§ **Requirement**: Wherever the string "sink" turns up in the data, copy the whole line.

§ **Given information**:
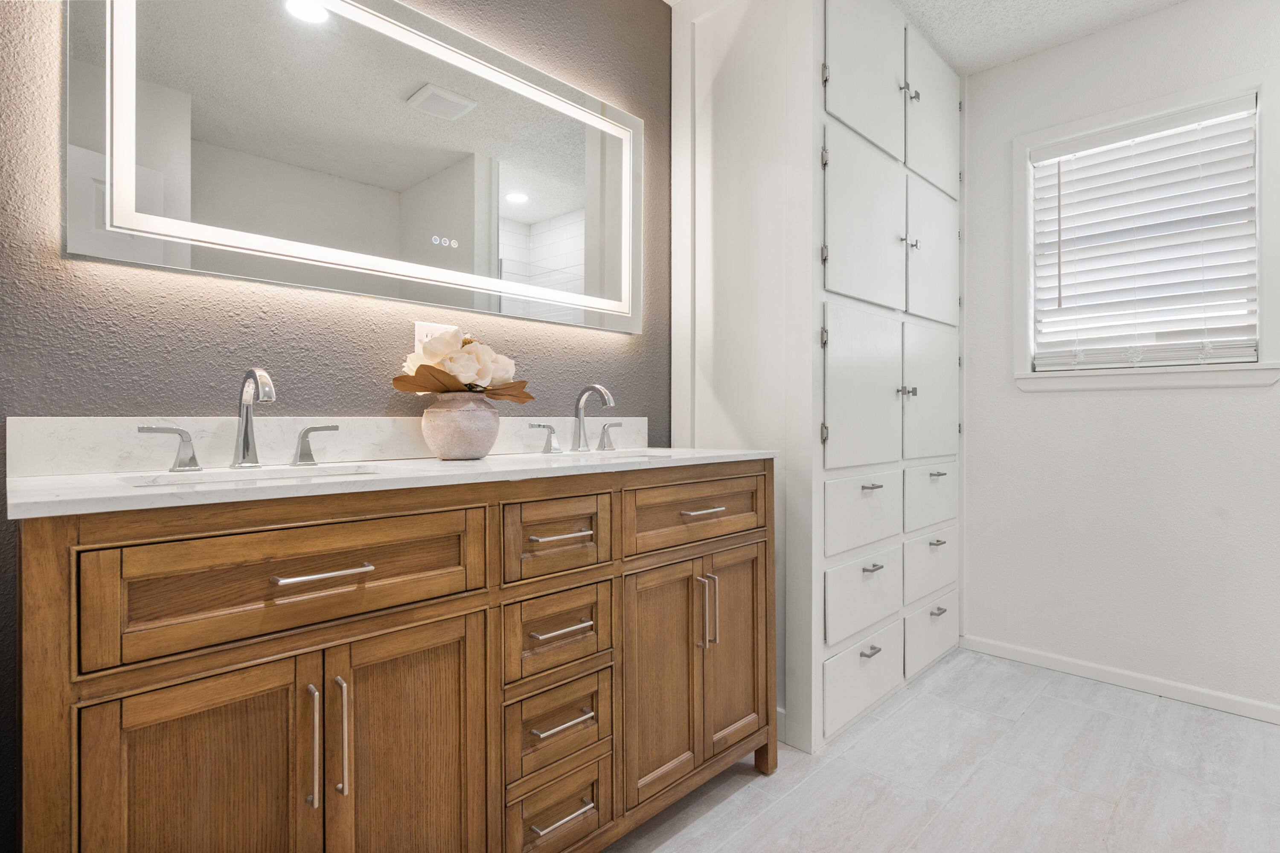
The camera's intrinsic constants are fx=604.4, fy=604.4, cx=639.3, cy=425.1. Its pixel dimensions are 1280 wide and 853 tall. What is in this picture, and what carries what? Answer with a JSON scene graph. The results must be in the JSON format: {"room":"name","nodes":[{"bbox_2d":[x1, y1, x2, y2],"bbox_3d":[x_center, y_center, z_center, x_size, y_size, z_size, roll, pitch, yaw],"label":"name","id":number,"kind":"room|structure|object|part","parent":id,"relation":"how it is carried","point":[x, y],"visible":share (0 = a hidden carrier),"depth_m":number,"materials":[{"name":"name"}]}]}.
{"room":"bathroom","nodes":[
{"label":"bathroom","id":0,"kind":"room"},
{"bbox_2d":[0,0,669,852],"bbox_3d":[-0.530,-0.243,1.639,0.118,2.492,3.698,0,0,45],"label":"gray wall","id":1,"kind":"structure","parent":0,"point":[301,309],"depth_m":1.30,"materials":[{"name":"paint"}]},
{"bbox_2d":[3,414,645,476],"bbox_3d":[-0.531,0.031,1.562,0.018,0.103,1.474,0,0,45],"label":"backsplash","id":2,"kind":"structure","parent":1,"relation":"attached to","point":[38,421],"depth_m":1.25,"materials":[{"name":"white stone"}]},
{"bbox_2d":[65,0,638,336],"bbox_3d":[-0.497,-0.666,1.567,0.036,0.743,1.433,0,0,45],"label":"lighted mirror","id":3,"kind":"object","parent":1,"relation":"attached to","point":[442,160],"visible":0.99,"depth_m":1.38,"materials":[{"name":"white mirror"}]},
{"bbox_2d":[413,320,456,351],"bbox_3d":[-0.525,-0.208,1.558,0.009,0.117,0.113,0,0,45],"label":"wall outlet","id":4,"kind":"object","parent":1,"relation":"attached to","point":[417,332],"visible":0.32,"depth_m":1.54,"materials":[{"name":"white plastic"}]},
{"bbox_2d":[599,646,1279,852],"bbox_3d":[0.622,1.042,0.811,2.948,0.090,4.163,0,0,45],"label":"floor","id":5,"kind":"structure","parent":0,"point":[710,817],"depth_m":1.69,"materials":[{"name":"tile"}]},
{"bbox_2d":[13,463,777,852],"bbox_3d":[-0.319,0.542,1.383,0.554,0.919,1.550,0,0,45],"label":"bathroom vanity","id":6,"kind":"object","parent":5,"relation":"on","point":[209,677],"visible":0.96,"depth_m":0.99,"materials":[{"name":"brown wood"}]},
{"bbox_3d":[-0.624,0.638,0.885,0.038,0.587,0.262,0,0,45],"label":"cabinet door","id":7,"kind":"part","parent":6,"relation":"part of","materials":[{"name":"brown wood"}]},
{"bbox_3d":[-0.510,0.242,0.966,0.034,0.162,0.514,0,0,45],"label":"drawer","id":8,"kind":"part","parent":6,"relation":"part of","materials":[{"name":"brown wood"}]},
{"bbox_3d":[-0.514,0.503,0.952,0.032,0.177,0.012,0,0,45],"label":"pull","id":9,"kind":"part","parent":6,"relation":"part of","materials":[{"name":"metal"}]},
{"bbox_3d":[-0.499,0.232,0.962,0.047,0.011,0.111,0,0,45],"label":"drawer pull","id":10,"kind":"part","parent":6,"relation":"part of","materials":[{"name":"silver metal"}]},
{"bbox_3d":[-0.486,0.509,0.985,0.031,0.189,0.012,0,0,45],"label":"vertical pull","id":11,"kind":"part","parent":6,"relation":"part of","materials":[{"name":"silver metal"}]},
{"bbox_2d":[4,446,780,518],"bbox_3d":[-0.350,0.098,1.403,0.559,0.027,1.509,0,0,45],"label":"countertop","id":12,"kind":"structure","parent":6,"relation":"on","point":[31,484],"depth_m":1.04,"materials":[{"name":"white stone"}]},
{"bbox_2d":[144,366,340,472],"bbox_3d":[-0.742,-0.016,1.164,0.159,0.195,0.352,0,0,45],"label":"faucet","id":13,"kind":"object","parent":12,"relation":"on","point":[246,424],"visible":0.99,"depth_m":1.17,"materials":[{"name":"silver metal"}]},
{"bbox_2d":[122,464,380,487],"bbox_3d":[-0.645,0.167,1.060,0.311,0.142,0.431,0,0,45],"label":"sink","id":14,"kind":"object","parent":12,"relation":"in","point":[171,481],"visible":0.15,"depth_m":1.16,"materials":[{"name":"white ceramic"}]},
{"bbox_2d":[421,392,501,460],"bbox_3d":[-0.436,0.003,1.476,0.189,0.156,0.190,0,0,45],"label":"vase","id":15,"kind":"object","parent":12,"relation":"on","point":[452,449],"visible":0.97,"depth_m":1.41,"materials":[{"name":"ceramic"}]},
{"bbox_2d":[392,327,531,400],"bbox_3d":[-0.422,-0.131,1.484,0.242,0.191,0.312,0,0,45],"label":"flower bouquet","id":16,"kind":"object","parent":15,"relation":"in","point":[499,359],"visible":0.82,"depth_m":1.43,"materials":[{"name":"plant"}]},
{"bbox_2d":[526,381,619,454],"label":"faucet","id":17,"kind":"object","parent":12,"relation":"on","point":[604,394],"visible":0.99,"depth_m":1.77,"materials":[{"name":"silver metal"}]},
{"bbox_2d":[543,449,675,462],"bbox_3d":[-0.088,0.164,1.652,0.339,0.154,0.412,0,0,45],"label":"sink","id":18,"kind":"object","parent":12,"relation":"in","point":[642,456],"visible":0.14,"depth_m":1.78,"materials":[{"name":"white ceramic"}]},
{"bbox_3d":[-0.406,0.652,1.082,0.038,0.610,0.264,0,0,45],"label":"cabinet door","id":19,"kind":"part","parent":6,"relation":"part of","materials":[{"name":"brown wood"}]},
{"bbox_3d":[-0.168,0.235,1.267,0.042,0.142,0.222,0,0,45],"label":"drawer","id":20,"kind":"part","parent":6,"relation":"part of","materials":[{"name":"brown wood"}]},
{"bbox_3d":[-0.171,0.631,1.277,0.046,0.155,0.210,0,0,45],"label":"drawer","id":21,"kind":"part","parent":6,"relation":"part of","materials":[{"name":"brown wood"}]},
{"bbox_3d":[-0.169,0.810,1.284,0.045,0.159,0.192,0,0,45],"label":"drawer","id":22,"kind":"part","parent":6,"relation":"part of","materials":[{"name":"brown wood"}]},
{"bbox_3d":[-0.169,0.438,1.284,0.048,0.150,0.214,0,0,45],"label":"drawer","id":23,"kind":"part","parent":6,"relation":"part of","materials":[{"name":"brown wood"}]},
{"bbox_3d":[-0.168,0.422,1.266,0.050,0.012,0.115,0,0,45],"label":"pull","id":24,"kind":"part","parent":6,"relation":"part of","materials":[{"name":"metal"}]},
{"bbox_3d":[-0.165,0.232,1.288,0.053,0.011,0.115,0,0,45],"label":"pull","id":25,"kind":"part","parent":6,"relation":"part of","materials":[{"name":"silver metal"}]},
{"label":"pull","id":26,"kind":"part","parent":6,"relation":"part of","materials":[{"name":"silver metal"}]},
{"bbox_3d":[-0.159,0.784,1.231,0.049,0.011,0.111,0,0,45],"label":"pull","id":27,"kind":"part","parent":6,"relation":"part of","materials":[{"name":"silver metal"}]},
{"bbox_3d":[0.053,0.620,1.481,0.051,0.568,0.237,0,0,45],"label":"door","id":28,"kind":"part","parent":6,"relation":"part of","materials":[{"name":"brown wood"}]},
{"bbox_3d":[0.153,0.224,1.542,0.032,0.145,0.463,0,0,45],"label":"drawer","id":29,"kind":"part","parent":6,"relation":"part of","materials":[{"name":"brown wood"}]},
{"bbox_3d":[0.153,0.214,1.520,0.050,0.012,0.117,0,0,45],"label":"pull","id":30,"kind":"part","parent":6,"relation":"part of","materials":[{"name":"silver metal"}]},
{"bbox_2d":[671,0,962,763],"bbox_3d":[0.779,-0.279,2.434,0.635,2.574,1.305,0,0,45],"label":"built-in cabinet","id":31,"kind":"object","parent":5,"relation":"on","point":[888,685],"visible":0.82,"depth_m":2.02,"materials":[{"name":"white paint"}]},
{"bbox_3d":[0.770,0.309,2.076,0.032,0.245,0.420,0,0,45],"label":"drawer","id":32,"kind":"part","parent":31,"relation":"part of","materials":[{"name":"white paint"}]},
{"bbox_3d":[0.767,0.589,2.069,0.030,0.235,0.414,0,0,45],"label":"drawer","id":33,"kind":"part","parent":31,"relation":"part of","materials":[{"name":"white paint"}]},
{"bbox_3d":[0.761,-0.091,2.047,0.075,0.554,0.458,0,0,45],"label":"door","id":34,"kind":"part","parent":31,"relation":"part of","materials":[{"name":"white paint"}]},
{"bbox_3d":[0.763,0.846,2.065,0.023,0.216,0.436,0,0,45],"label":"drawer","id":35,"kind":"part","parent":31,"relation":"part of","materials":[{"name":"white paint"}]},
{"bbox_3d":[0.775,-0.680,2.070,0.064,0.614,0.488,0,0,45],"label":"door","id":36,"kind":"part","parent":31,"relation":"part of","materials":[{"name":"white paint"}]},
{"bbox_3d":[0.772,-1.206,2.073,0.053,0.534,0.499,0,0,45],"label":"door","id":37,"kind":"part","parent":31,"relation":"part of","materials":[{"name":"white paint"}]},
{"bbox_3d":[0.763,0.750,2.017,0.042,0.016,0.075,0,0,45],"label":"pull","id":38,"kind":"part","parent":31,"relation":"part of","materials":[{"name":"silver metal"}]},
{"bbox_3d":[0.770,0.206,2.030,0.052,0.014,0.068,0,0,45],"label":"pull","id":39,"kind":"part","parent":31,"relation":"part of","materials":[{"name":"silver metal"}]},
{"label":"pull","id":40,"kind":"part","parent":31,"relation":"part of","materials":[{"name":"silver metal"}]},
{"bbox_3d":[0.956,-0.121,2.174,0.046,0.037,0.045,0,0,45],"label":"knob","id":41,"kind":"part","parent":31,"relation":"part of","materials":[{"name":"silver metal"}]},
{"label":"knob","id":42,"kind":"part","parent":31,"relation":"part of","materials":[{"name":"silver metal"}]},
{"bbox_3d":[1.014,-0.675,2.268,0.033,0.034,0.032,0,0,45],"label":"knob","id":43,"kind":"part","parent":31,"relation":"part of","materials":[{"name":"silver metal"}]},
{"bbox_3d":[1.154,0.564,2.404,0.029,0.215,0.376,0,0,45],"label":"drawer","id":44,"kind":"part","parent":31,"relation":"part of","materials":[{"name":"white paint"}]},
{"bbox_3d":[1.155,0.291,2.400,0.031,0.225,0.393,0,0,45],"label":"drawer","id":45,"kind":"part","parent":31,"relation":"part of","materials":[{"name":"white paint"}]},
{"bbox_3d":[1.168,0.831,2.425,0.025,0.223,0.393,0,0,45],"label":"drawer","id":46,"kind":"part","parent":31,"relation":"part of","materials":[{"name":"white paint"}]},
{"bbox_3d":[1.145,-0.104,2.376,0.057,0.527,0.432,0,0,45],"label":"door","id":47,"kind":"part","parent":31,"relation":"part of","materials":[{"name":"white paint"}]},
{"bbox_3d":[1.161,-1.200,2.415,0.044,0.561,0.446,0,0,45],"label":"door","id":48,"kind":"part","parent":31,"relation":"part of","materials":[{"name":"white paint"}]},
{"bbox_3d":[1.174,-0.685,2.425,0.046,0.594,0.429,0,0,45],"label":"door","id":49,"kind":"part","parent":31,"relation":"part of","materials":[{"name":"white paint"}]},
{"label":"pull","id":50,"kind":"part","parent":31,"relation":"part of","materials":[{"name":"silver metal"}]},
{"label":"pull","id":51,"kind":"part","parent":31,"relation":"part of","materials":[{"name":"silver metal"}]},
{"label":"pull","id":52,"kind":"part","parent":31,"relation":"part of","materials":[{"name":"silver metal"}]},
{"bbox_2d":[893,0,1190,74],"bbox_3d":[0.624,-1.570,0.691,3.185,0.098,4.102,0,0,45],"label":"ceiling","id":53,"kind":"structure","parent":0,"point":[945,53],"depth_m":2.29,"materials":[{"name":"white paint"}]},
{"bbox_2d":[960,0,1279,720],"bbox_3d":[2.108,-0.272,2.107,2.720,2.526,0.128,0,0,45],"label":"right wall","id":54,"kind":"structure","parent":0,"point":[1170,16],"depth_m":2.31,"materials":[{"name":"white paint"}]},
{"bbox_2d":[961,634,1279,724],"bbox_3d":[2.132,0.959,1.988,2.009,0.067,0.013,0,0,45],"label":"baseboard","id":55,"kind":"structure","parent":54,"relation":"attached to","point":[1143,677],"depth_m":2.27,"materials":[{"name":"white paint"}]},
{"bbox_2d":[1013,70,1279,388],"bbox_3d":[1.880,-0.667,2.292,0.818,1.059,0.145,0,0,45],"label":"window","id":56,"kind":"structure","parent":54,"relation":"in","point":[1261,364],"depth_m":2.21,"materials":[{"name":"white"}]},
{"bbox_2d":[1030,98,1262,370],"bbox_3d":[1.871,-0.669,2.287,0.680,0.912,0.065,0,0,45],"label":"window blind","id":57,"kind":"object","parent":56,"relation":"attached to","point":[1055,155],"visible":0.97,"depth_m":2.25,"materials":[{"name":"white plastic"}]},
{"bbox_2d":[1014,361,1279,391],"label":"window sill","id":58,"kind":"structure","parent":54,"relation":"attached to","point":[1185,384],"depth_m":2.21,"materials":[{"name":"white paint"}]}
]}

§ **Your solution**:
{"bbox_2d":[122,464,380,487],"bbox_3d":[-0.645,0.167,1.060,0.311,0.142,0.431,0,0,45],"label":"sink","id":14,"kind":"object","parent":12,"relation":"in","point":[171,481],"visible":0.15,"depth_m":1.16,"materials":[{"name":"white ceramic"}]},
{"bbox_2d":[543,449,675,462],"bbox_3d":[-0.088,0.164,1.652,0.339,0.154,0.412,0,0,45],"label":"sink","id":18,"kind":"object","parent":12,"relation":"in","point":[642,456],"visible":0.14,"depth_m":1.78,"materials":[{"name":"white ceramic"}]},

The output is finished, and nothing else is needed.